◆ Work to complete ◆
[1] From the willow oak page below, quote the text from "The willow oak grows in" to "trees are flooded." word for word.
[2] According to the willow oak page below, in what year was the first scientific observation of this tree made?

The willow oak can be expected to grow in Hardiness Zones 5–9. View Map

Tree Type

Mature Size

The willow oak grows to a height of 40–60' and a spread of 30–40' at maturity.

Growth Speed Medium Growth Rate

This tree grows at a medium rate, with height increases of 13–24" per year.

Sun Preference

Full sun is the ideal condition for this tree, meaning it should get at least six hours of direct, unfiltered sunlight each day.

Soil Preference

The willow oak grows in in acidic, loamy, moist, sandy, well-drained, wet and clay soils.


This tree:
  • Provides great color, with leaves starting out bright green in the spring, shifting to a deeper summertime green, and then turning to fall shades of yellow bronze-orange, yellow-brown and russet-red.
  • Features spear-shaped leaves that are 2–5" long , each with a tiny bristle at the tip.
  • Yields acorns that are round and up to ½" long with a thin saucer-like cap.
  • Grows in a pyramidal shape in its youth then an oblong-oval to rounded shape at maturity.
  • Tolerates poorly drained soil.
  • Transplants more easily than most oaks.

Wildlife Value

Willow oak acorns are a top food preference for whitetail deer, squirrels, wild turkeys, quail and some songbirds. Wood ducks and mallards also eat the acorns when stands of these trees are flooded.


The first scientific observation regarding this tree was made in 1723. The wood has been used since pioneering days for newel posts, pulpits, pews, bar tops, wagon axles, stairs, railing, balustrades, bedsteads and flour barrels.

◆ Input data ◆
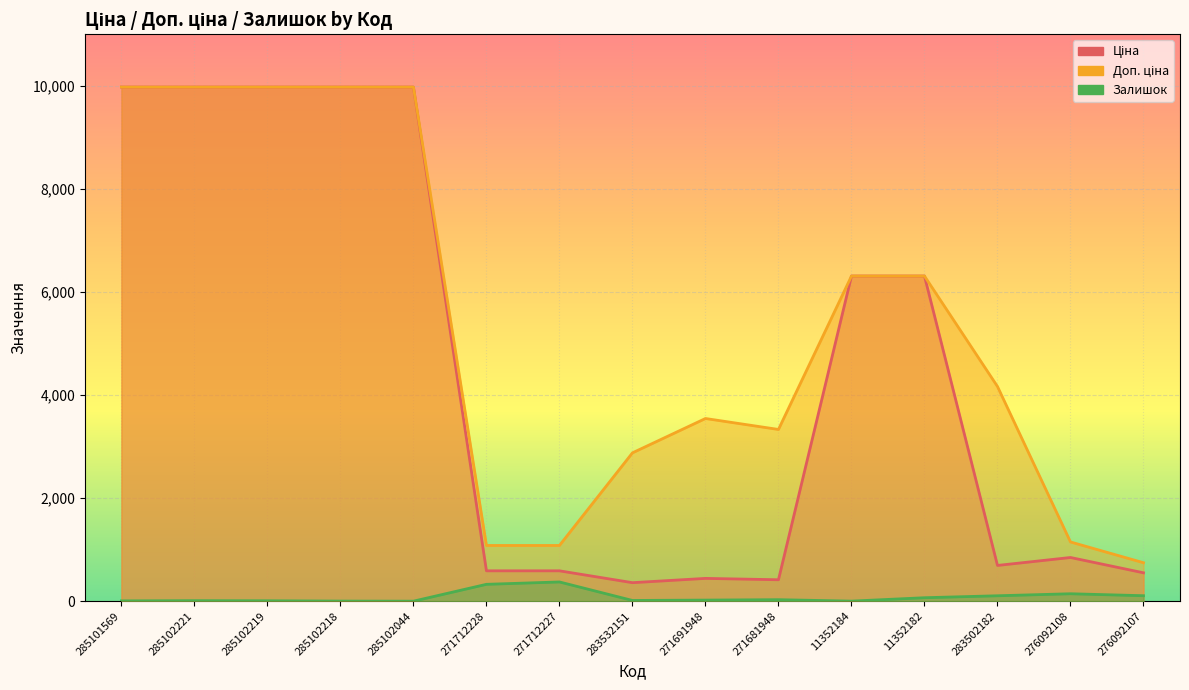

True or false: Доп. ціна has more than 0 interior local peaks.

True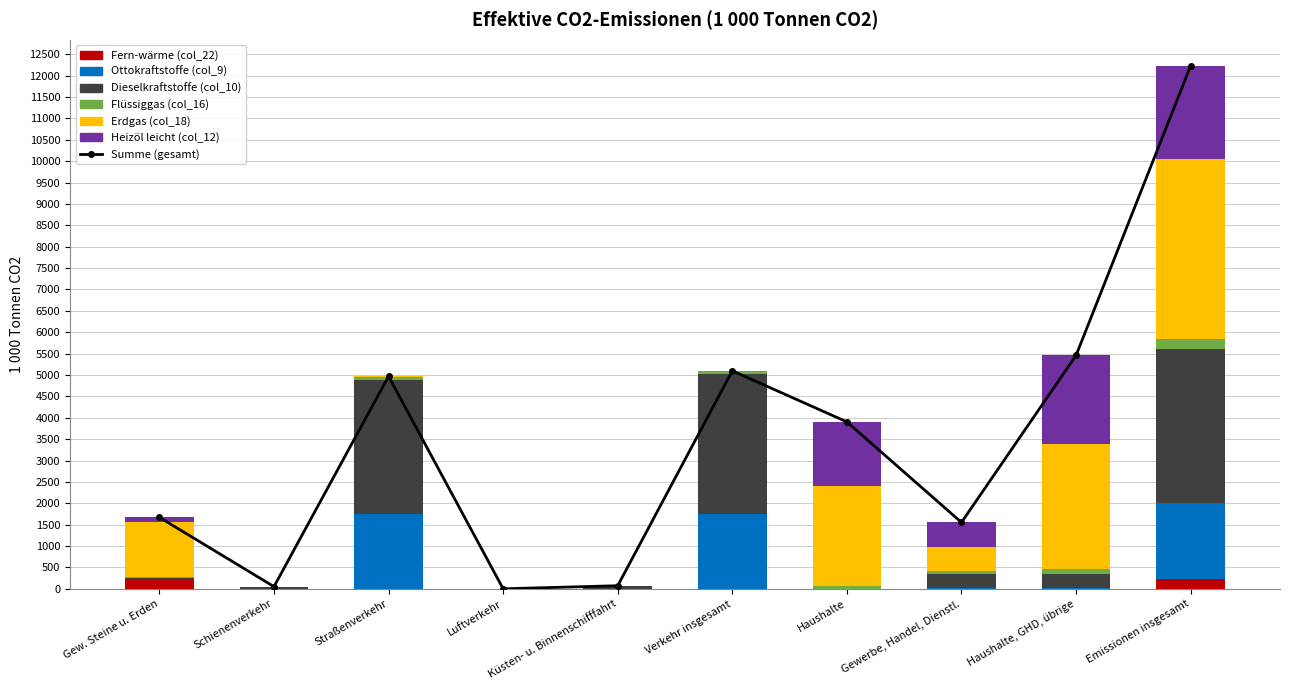

Which series changed the most between Haushalte and Gewerbe, Handel, Dienstl.?

Erdgas (col_18)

◆ Solutions to the tasks ◆
[1]
The willow oak grows in in acidic, loamy, moist, sandy, well-drained, wet and clay soils.


This tree:
  • Provides great color, with leaves starting out bright green in the spring, shifting to a deeper summertime green, and then turning to fall shades of yellow bronze-orange, yellow-brown and russet-red.
  • Features spear-shaped leaves that are 2–5" long , each with a tiny bristle at the tip.
  • Yields acorns that are round and up to ½" long with a thin saucer-like cap.
  • Grows in a pyramidal shape in its youth then an oblong-oval to rounded shape at maturity.
  • Tolerates poorly drained soil.
  • Transplants more easily than most oaks.

Wildlife Value

Willow oak acorns are a top food preference for whitetail deer, squirrels, wild turkeys, quail and some songbirds. Wood ducks and mallards also eat the acorns when stands of these trees are flooded.

[2] 1723